__TASK TO COMPLETE__
Search the records for "usar". Copy every line where it appears.

__DATASET EXTRACT__
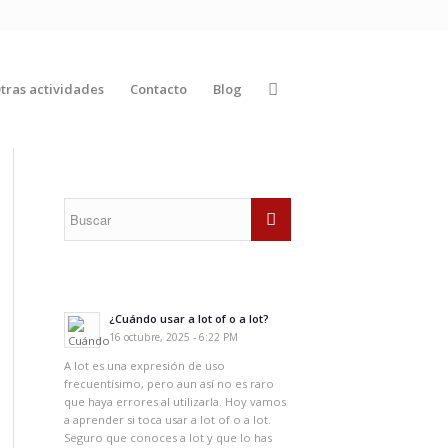
tras actividades
Contacto
Blog
¿Cuándo usar a lot of o a lot?
16 octubre, 2025 - 6:22 PM
A lot es una expresión de uso
frecuentísimo, pero aun así no es raro
que haya errores al utilizarla. Hoy vamos
a aprender si toca usar a lot of o a lot.
Seguro que conoces a lot y que lo has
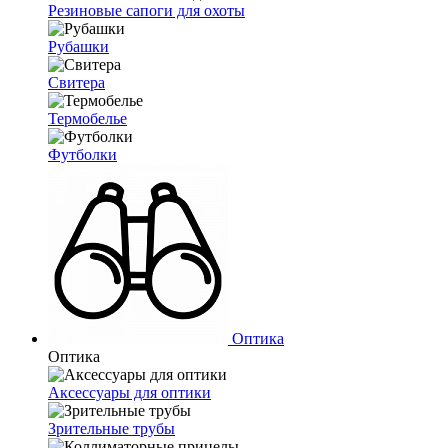
Резиновые сапоги для охоты
Рубашки
Свитера
Термобелье
Футболки
Оптика
Оптика
Аксессуары для оптики
Зрительные трубы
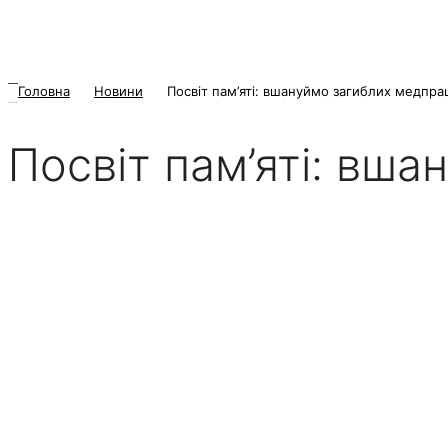
Головна
Новини
Посвіт пам’яті: вшануймо загиблих медпрац
Посвіт пам’яті: вш
17 Липня 2025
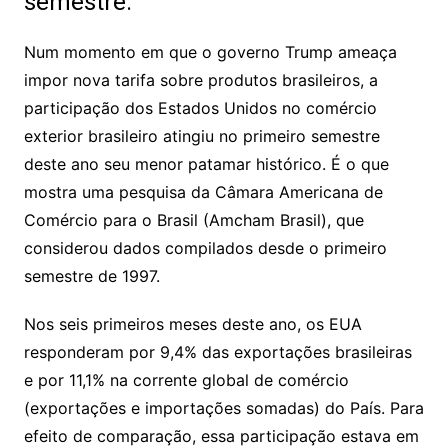
semestre.
Num momento em que o governo Trump ameaça
impor nova tarifa sobre produtos brasileiros, a
participação dos Estados Unidos no comércio
exterior brasileiro atingiu no primeiro semestre
deste ano seu menor patamar histórico. É o que
mostra uma pesquisa da Câmara Americana de
Comércio para o Brasil (Amcham Brasil), que
considerou dados compilados desde o primeiro
semestre de 1997.
Nos seis primeiros meses deste ano, os EUA
responderam por 9,4% das exportações brasileiras
e por 11,1% na corrente global de comércio
(exportações e importações somadas) do País. Para
efeito de comparação, essa participação estava em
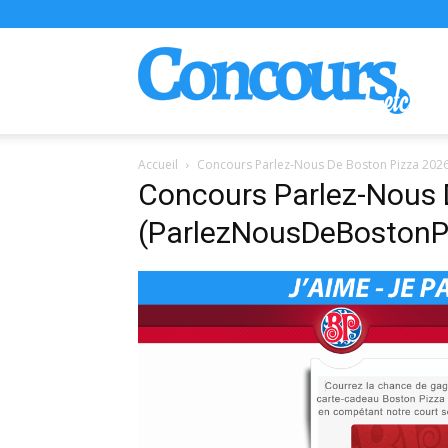
Conco
Accueil
Concours Parlez-Nous De Boston Pizza 202
Concours Parlez-Nous 
(ParlezNousDeBostonP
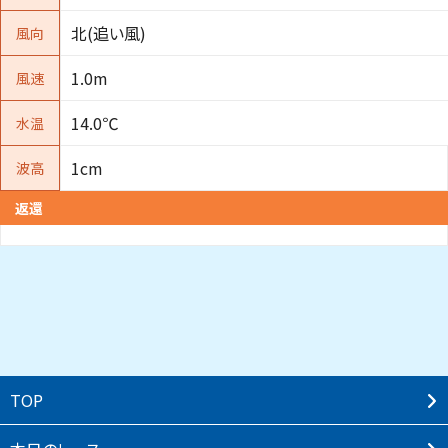
北(追い風)
風向
1.0m
風速
14.0℃
水温
1cm
波高
返還
TOP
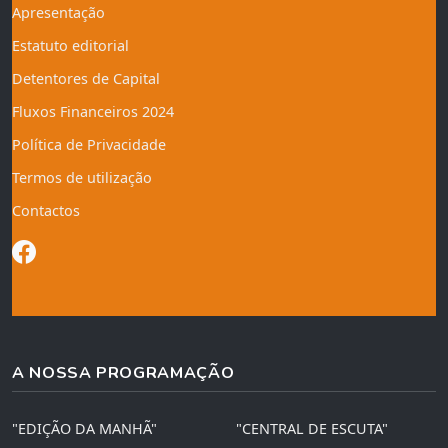
Apresentação
Estatuto editorial
Detentores de Capital
Fluxos Financeiros 2024
Política de Privacidade
Termos de utilização
Contactos
A NOSSA PROGRAMAÇÃO
"EDIÇÃO DA MANHÃ"
"CENTRAL DE ESCUTA"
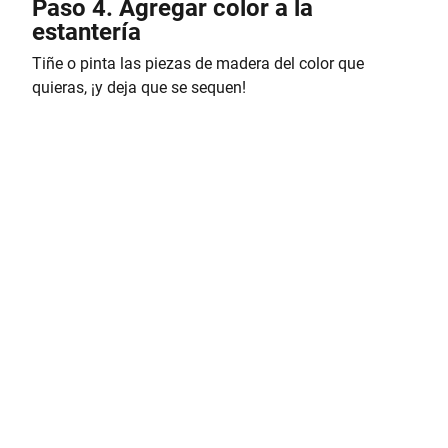
Paso 4. Agregar color a la
estantería
Tiñe o pinta las piezas de madera del color que
quieras, ¡y deja que se sequen!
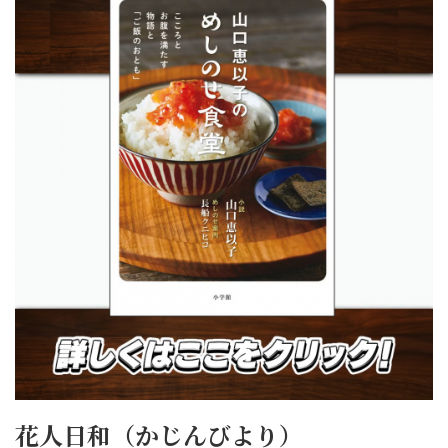
花人日和（かじんびより）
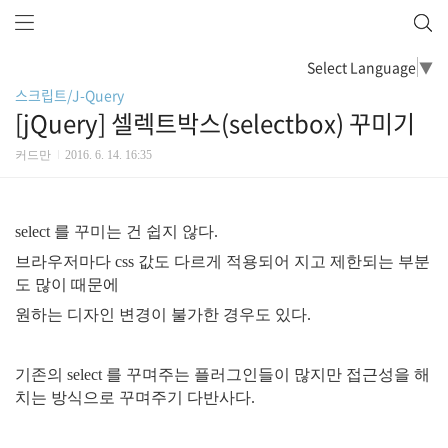
Select Language
▼
스크립트/J-Query
[jQuery] 셀렉트박스(selectbox) 꾸미기
커드만
2016. 6. 14. 16:35
select 를 꾸미는 건 쉽지 않다.
브라우저마다 css 값도 다르게 적용되어 지고 제한되는 부분
도 많이 때문에
원하는 디자인 변경이 불가한 경우도 있다.
기존의 select 를 꾸며주는 플러그인들이 많지만 접근성을 해
치는 방식으로 꾸며주기 다반사다.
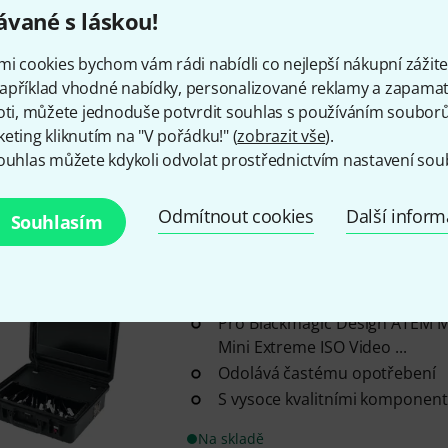
Na skladě
vané s láskou!
mi cookies bychom vám rádi nabídli co nejlepší nákupní zážitek
BSS
Pro Case Atem Mini
apříklad vhodné nabídky, personalizované reklamy a zapamat
Pro mixážní pult Blackmagic D
oti, můžete jednoduše potvrdit souhlas s používáním souborů 
ATEM Mini Pro / ...
eting kliknutím na "V pořádku!" (
zobrazit vše
).
S vysoce kvalitními komponent
ouhlas můžete kdykoli odvolat prostřednictvím nastavení sou
10,1" vysílací obrazovka
Odmítnout cookies
Další infor
Souhlasím
Naskladnění během 1–2 týdnů
BSS
Pro Case Atem Mini Ext B-St
Pro Blackmagic Design ATEM M
Mini Extreme ISO Video ...
Odolává častému opotřebení
S vysoce kvalitními komponent
Na skladě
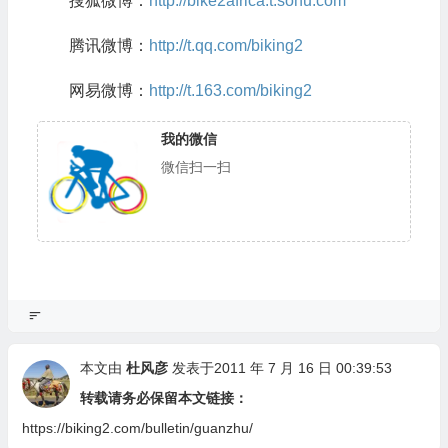
搜狐微博：
http://bike2africa.t.sohu.com
腾讯微博：
http://t.qq.com/biking2
网易微博：
http://t.163.com/biking2
我的微信
微信扫一扫
本文由
杜风彦
发表于2011 年 7 月 16 日 00:39:53
转载请务必保留本文链接：
https://biking2.com/bulletin/guanzhu/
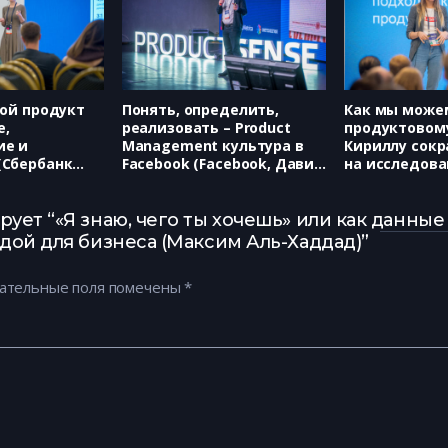
вой продукт
Понять, определить,
Как мы може
е,
реализовать – Product
продуктовом
ие и
Management культура в
Кириллу сокр
(Сбербанк
Facebook (Facebook, Давид
на исследова
Валерия
Зохрабян)
команда не п
(Яндекс, Вал
Безрукова)
ует “«Я знаю, чего ты хочешь» или как данные
дой для бизнеса (Максим Аль-Хаддад)”
ательные поля помечены
*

__RESULT__
¿Cuándo usar a lot of o a lot?
a aprender si toca usar a lot of o a lot.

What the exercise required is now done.